Civil Forfeiture Bill Sheds Major Provision But Moves Forward
Senators got into a bipartisan fight Thursday over Florida’s civil forfeiture procedures. The underlying bill passed its committee but not before lawmakers stripped out out a plan to prohibit law enforcement agencies using seized goods for their own operation.
Civil asset forfeiture is a legal mechanism that allows law enforcement to confiscate property they believe is involved in criminal activity. In particular, it’s often used in drug trafficking investigations. The idea is to hobble individuals or organizations the police reasonably believe are breaking the law, even if they aren’t able to bring charges. But therein lies the problem. Sen. Jeff Brandes (R-St. Petersburg) says the program is too easy to abuse.
“Civil asset forfeiture was designed for the million dollar cocaine deals, and the extreme money laundering,” Brandes says. “It was never ever designed to take a few thousand dollars from somebody at the side of the road, but that’s what it’s become.”
And not surprisingly, the practice raises constitutional concerns among people and groups across the political spectrum. The American Civil Liberties Union and the James Madison Institute have both spoken against it this session, but Pinellas County Sheriff Bob Gualtieri argues the system is already constrained.
“There’s no requirement that you be charged with a crime,” Gualtieri says, “however, ok, there has to be probable cause that criminal activity has occurred.”
Brandes argues Florida’s system of civil forfeiture creates a perverse incentive to confiscate, because agencies can use the revenue from seized assets to purchase additional equipment. So he’s proposed a measure requiring any money raised through asset forfeiture be funneled to charitable organizations or the Attorney General’s victims trust fund. But Gualtieri says without funds from civil forfeiture, it will be difficult for local agencies to pay for important equipment.
“It’s either go without, or find a way in these tight budget times—we’re still in very tight budget times at least at a local level, find a way to use tax payer money for those legitimate expenses,” Gualtieri says. “It’s either do without or the taxpayer’s got to fund it, and we believe that that’s why you don’t take a sledgehammer to this, and that’s why we continue to use drug dealer money to pay for these good law enforcement expenditures.

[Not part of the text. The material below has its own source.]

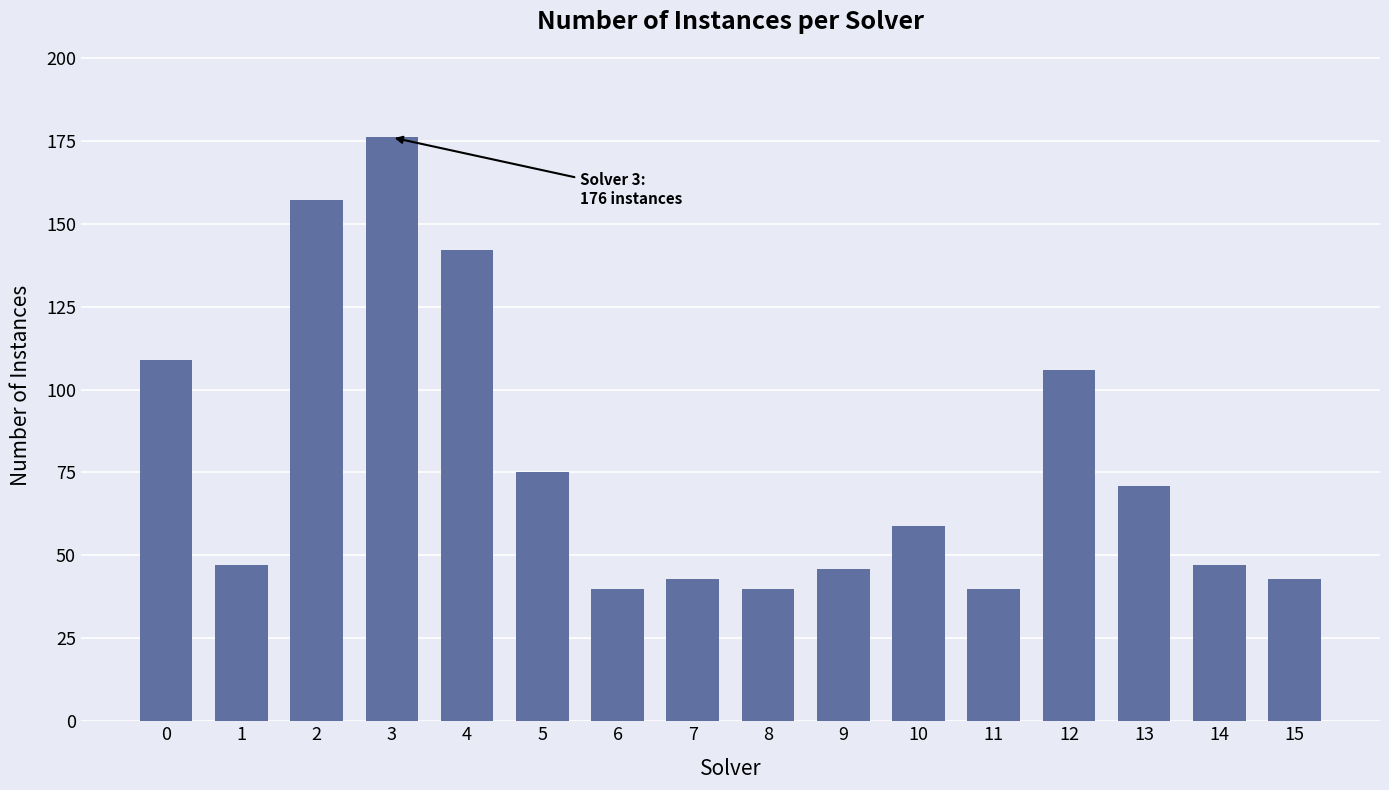

What is the greatest value displayed?

176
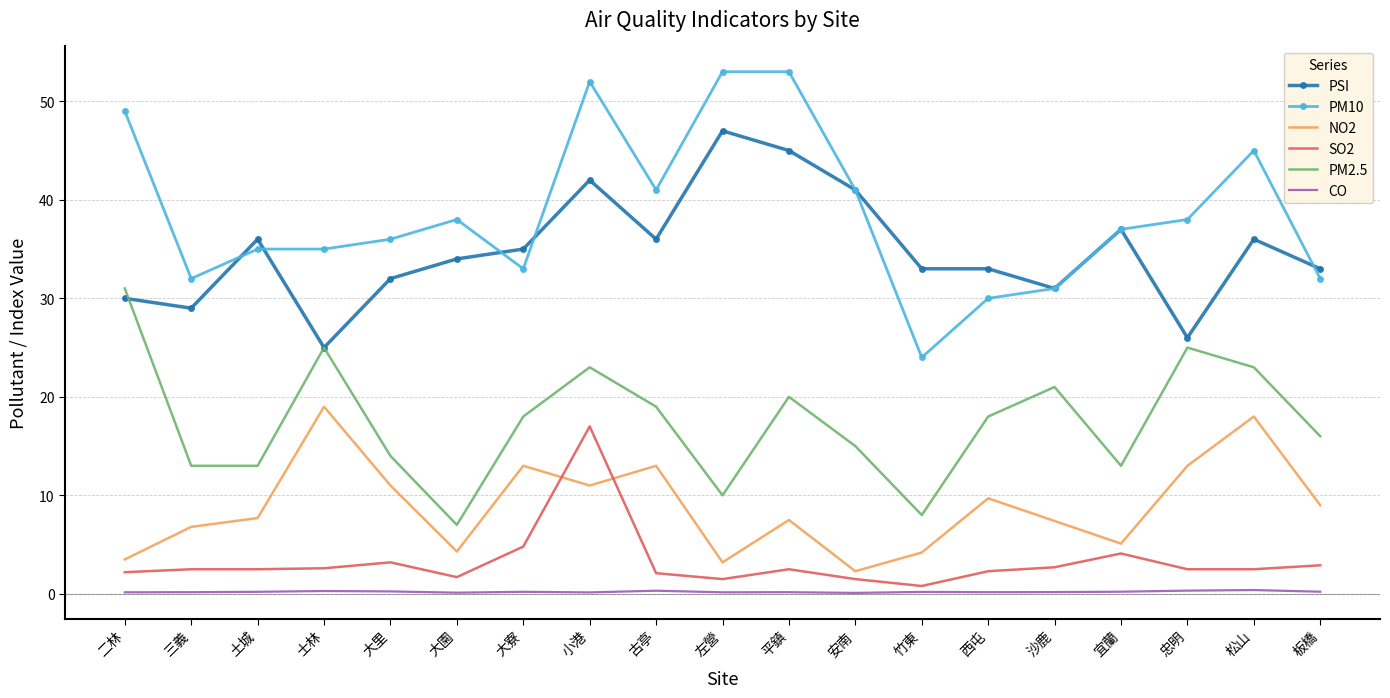

What is the maximum value shown in the chart?

53.0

But this is where the argument gets really complicated. Law enforcement is already prohibited from using seized funds for normal operating expenses. But much of the equipment he’s referring to—things like a finger print machine, polygraph materials, or canine units—seem like normal operating expenses, at least to an outside observer. And Sen. Joe Negron (R-Palm City) pointed to this reliance on seized funds in his arguments in support of Brandes.
“What has happened in these arguments against his amendment are exactly proof of why there is a problem,” Negron says, “because the argument is now we have to take things from citizens without due process because we need the money.”
But many lawmakers argue Brandes’ approach removing incentives, sidesteps the problem of abuse. And in a weird twist, Minority Leader Arthenia Joyner cobbled together bipartisan support for an amendment essentially maintaining the status quo—because everyone agrees the system is broken.
“Everybody agrees that the Florida civil forfeiture law is faulty, it’s terrible, it infringes on the due process of the persons who get stopped,” Joyner says, “and that’s what we need to be dealing with.”
With Joyner’s amendment in place, Brandes’ bill no longer mandates seized funds go to charity or the victims trust fund. But the bill did pass. And although Brandes says he won’t try to change the financing requirements back, he is mulling a floor amendment requiring a probable cause hearing for any seizures within 72 hours.